The daughter came seeking direction. She came seeking hope. The year had been hard on her and something—she knew not what—had led her to this place. It was as if part of her had heard the promise of receiving the blessing she desperately needed if only she came here, today. She knelt and bowed her head in an attitude of prayer and, as she quieted her mind, a discordant, supernatural shriek resonated back and forth across the room. Again and again it tore at her vulnerable heart and the strands that held the personality of the beloved daughter were torn apart by the dread, intimate knowledge of her parents true selves. Her personality dissolved into a base creature of mere appetite and instinct and her body was possessed by the dark creature we all fear.
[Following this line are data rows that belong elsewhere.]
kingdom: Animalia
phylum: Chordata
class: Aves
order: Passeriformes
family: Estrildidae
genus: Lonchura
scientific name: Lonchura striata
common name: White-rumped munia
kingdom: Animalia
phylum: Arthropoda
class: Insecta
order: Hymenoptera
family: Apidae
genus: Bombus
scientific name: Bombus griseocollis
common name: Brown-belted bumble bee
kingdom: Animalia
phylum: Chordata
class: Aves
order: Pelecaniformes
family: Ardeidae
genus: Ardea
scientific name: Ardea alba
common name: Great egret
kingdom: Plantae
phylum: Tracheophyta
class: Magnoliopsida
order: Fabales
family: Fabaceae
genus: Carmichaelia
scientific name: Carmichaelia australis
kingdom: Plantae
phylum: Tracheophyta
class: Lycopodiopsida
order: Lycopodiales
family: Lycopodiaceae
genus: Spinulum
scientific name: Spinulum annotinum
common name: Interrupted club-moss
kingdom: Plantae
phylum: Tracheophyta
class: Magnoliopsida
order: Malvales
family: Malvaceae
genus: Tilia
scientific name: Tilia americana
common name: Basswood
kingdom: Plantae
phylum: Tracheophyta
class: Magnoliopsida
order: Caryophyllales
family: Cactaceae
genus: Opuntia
So my daughter, if you hear a discordant shriek resonating in the dark, don’t move a muscle. The shriek comes from one body, but she has the tortured strength of three desperate souls caught in the web of vindictive, inappeasable hatred and appetite. Every moment bitterness and desperation grow between them and the only release they know is to loose their resentment and sate their hunger upon another only for the cravings and loathing to build again and again, intolerable, unavoidable, and all consuming.
In that moment she looked at her father. The light caught an odd glint in his eyes and for a moment she thought she caught the shadow of a monster dancing behind those familiar eyes. It reminded her of how angry he had been when her mother had disappeared two years ago and how he had screamed his rage at her into the night when he thought she was asleep. Then he blinked and the daddy filled with the certainty and love that she relied upon returned. She wondered how deep that goodness ran and if the monster she thought she had seen really did lurk beneath it. With a shiver she thought that now, if ever she heard that preternatural howl, she wouldn’t know where to turn for help.